# Cheap Car Parts / Accessories - www.micksgarage.com



## Ciaran J (30 Mar 2004)

Hi,
Here's a good tip for anyone looking for car Parts..!

I just bought a Headlamp for the wife's VW Polo on www.micksgarage.com for 72 EUR inc Vat. The Motor Factors were quoting me 100 EUR plus ..! 
Even with shipping 7.5EUR (Arrived the following day via courier) it worked out far cheaper. 

rgds
Ciaran


----------



## ajapale (30 Mar 2004)

Thanks Ciaran,

This looks very interesting. Has anyone had any experienc with Mick?

The Quote is from About Micks Garage


> MicksGarage.com was started in May 2003 with a view to supplying a quality accessories and parts service at a very affordable price, we aim to be a one stop shop for all your motoring needs.
> 
> We currently have over 3500 items in stock and we will be greatly increasing our range over the coming months.
> 
> ...



Ajapale


----------



## elderdog (30 Mar 2004)

*Its probably my sticky paws but ....*

I couldnt find any oil filters, air filters, oil or brake pads

Cant believe that they are not there so assume it down to me not understanding how to drive the site.

Anyone able to help on this ?


eDog


----------



## Ciaran J (30 Mar 2004)

*Re: Its probably my sticky paws but ....*

Hi eDog,
I also had a look on the site for an oil filter for the Polo but could not find them either. I mailed the site [info@micksgarage.com] and they informed me that they do not stock it. They don't seem to have very technical parts on the site.
As far as i can see the only Car Specific products they stock apart from the accessories are lamps, indicators, bonnets, bumpers, panels, wishbones, mirrors and mirror glass. However i did get a good deal on the headlamp as it saved me a good 20 EUR..!

I would be interested if anyone else has experience with these guys also...as i reckon its about time we get some sites selling car stuff. From my experience Motor Factors are very expensive for most car items.
Why is it we don't have much competition in the industry for general motor parts.....?
The UK has Halfords and the like.....i for one would welcome some choice.

rgds
Ciaran


----------



## elderdog (30 Mar 2004)

*Motor factors ....*

Yes CJ !

If you are into motor factor stuff and not down in the deep south it can be very worthwhile to go up North.

e.g. My last foray up there I came back with some 5 litre cans of semisynthetic oil at a cost of Stg7/can

FWIW I believe that Partco have a couple of branches in the North

eDog


----------



## Techman (31 Mar 2004)
───
▶ **Work item**:
Write out the stretch of the forum thread on cheap car parts from "## ajapale (30" through "the coming months.", word for word.

Data excerpts:
───
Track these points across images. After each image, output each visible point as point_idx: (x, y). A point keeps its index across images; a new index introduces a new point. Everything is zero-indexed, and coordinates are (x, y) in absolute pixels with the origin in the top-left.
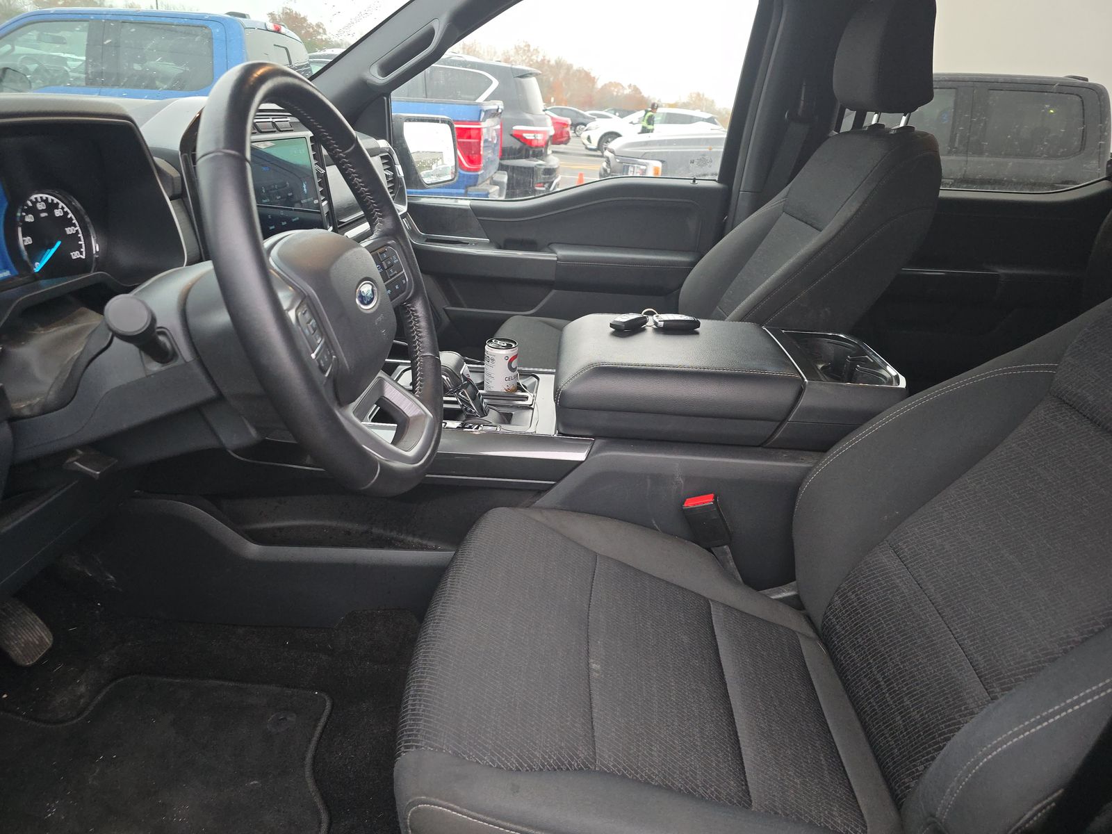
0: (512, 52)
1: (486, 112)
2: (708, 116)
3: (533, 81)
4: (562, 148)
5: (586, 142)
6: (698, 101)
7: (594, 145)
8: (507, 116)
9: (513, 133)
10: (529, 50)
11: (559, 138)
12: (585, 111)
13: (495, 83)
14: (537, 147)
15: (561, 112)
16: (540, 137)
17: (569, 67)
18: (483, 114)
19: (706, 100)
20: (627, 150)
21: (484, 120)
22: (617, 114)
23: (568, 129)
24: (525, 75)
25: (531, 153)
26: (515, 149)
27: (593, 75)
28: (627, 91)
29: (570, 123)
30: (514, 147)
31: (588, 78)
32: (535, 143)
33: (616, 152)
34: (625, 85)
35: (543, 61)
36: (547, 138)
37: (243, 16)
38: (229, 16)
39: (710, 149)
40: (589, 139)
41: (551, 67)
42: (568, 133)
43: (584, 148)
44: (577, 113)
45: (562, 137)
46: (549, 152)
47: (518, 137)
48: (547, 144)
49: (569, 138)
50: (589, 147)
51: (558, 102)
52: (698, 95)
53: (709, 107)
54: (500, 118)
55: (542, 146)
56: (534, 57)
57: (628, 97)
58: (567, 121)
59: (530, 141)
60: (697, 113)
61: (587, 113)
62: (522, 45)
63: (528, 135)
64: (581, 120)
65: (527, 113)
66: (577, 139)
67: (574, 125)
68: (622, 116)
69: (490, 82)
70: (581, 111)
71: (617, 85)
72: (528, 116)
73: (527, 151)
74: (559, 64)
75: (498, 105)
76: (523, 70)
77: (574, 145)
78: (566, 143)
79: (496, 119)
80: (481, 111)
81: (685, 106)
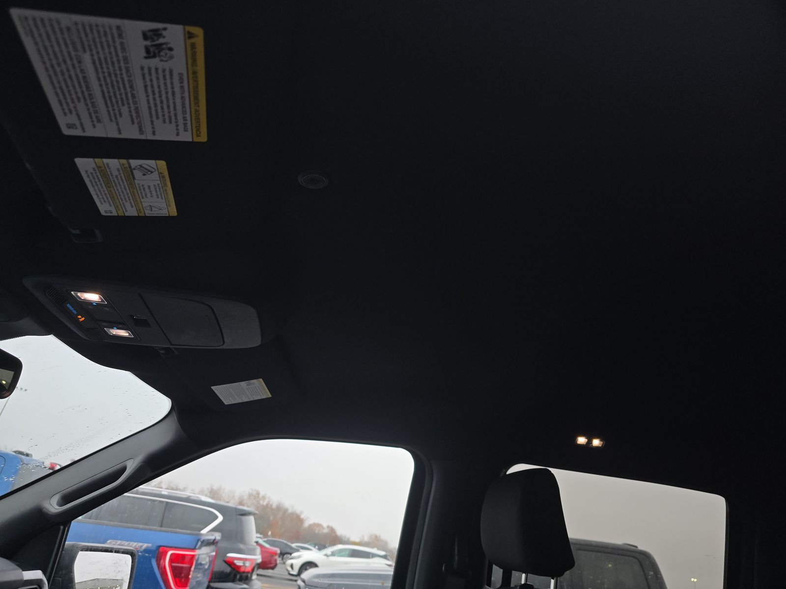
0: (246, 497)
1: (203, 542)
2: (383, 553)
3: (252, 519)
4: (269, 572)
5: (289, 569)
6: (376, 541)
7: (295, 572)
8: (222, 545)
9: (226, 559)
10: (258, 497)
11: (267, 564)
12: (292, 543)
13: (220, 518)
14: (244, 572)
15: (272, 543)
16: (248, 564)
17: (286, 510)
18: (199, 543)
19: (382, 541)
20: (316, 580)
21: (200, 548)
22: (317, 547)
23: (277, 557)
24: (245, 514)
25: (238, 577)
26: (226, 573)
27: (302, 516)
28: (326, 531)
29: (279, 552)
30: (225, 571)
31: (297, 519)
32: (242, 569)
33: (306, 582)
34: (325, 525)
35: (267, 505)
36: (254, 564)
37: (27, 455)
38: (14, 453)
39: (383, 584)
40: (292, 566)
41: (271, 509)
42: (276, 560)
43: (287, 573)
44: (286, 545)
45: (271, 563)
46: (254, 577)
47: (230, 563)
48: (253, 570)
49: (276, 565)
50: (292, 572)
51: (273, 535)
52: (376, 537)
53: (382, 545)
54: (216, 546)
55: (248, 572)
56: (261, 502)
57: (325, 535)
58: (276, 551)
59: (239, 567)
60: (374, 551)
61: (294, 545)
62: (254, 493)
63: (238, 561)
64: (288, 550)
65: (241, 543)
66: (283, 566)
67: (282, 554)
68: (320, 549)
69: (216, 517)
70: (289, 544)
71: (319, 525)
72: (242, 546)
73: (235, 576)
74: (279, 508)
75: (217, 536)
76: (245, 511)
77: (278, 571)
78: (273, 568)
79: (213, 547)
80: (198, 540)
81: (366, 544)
───
▶ **Solution to the problem**:
## ajapale (30 Mar 2004)

Thanks Ciaran,

This looks very interesting. Has anyone had any experienc with Mick?

The Quote is from About Micks Garage


> MicksGarage.com was started in May 2003 with a view to supplying a quality accessories and parts service at a very affordable price, we aim to be a one stop shop for all your motoring needs.
> 
> We currently have over 3500 items in stock and we will be greatly increasing our range over the coming months.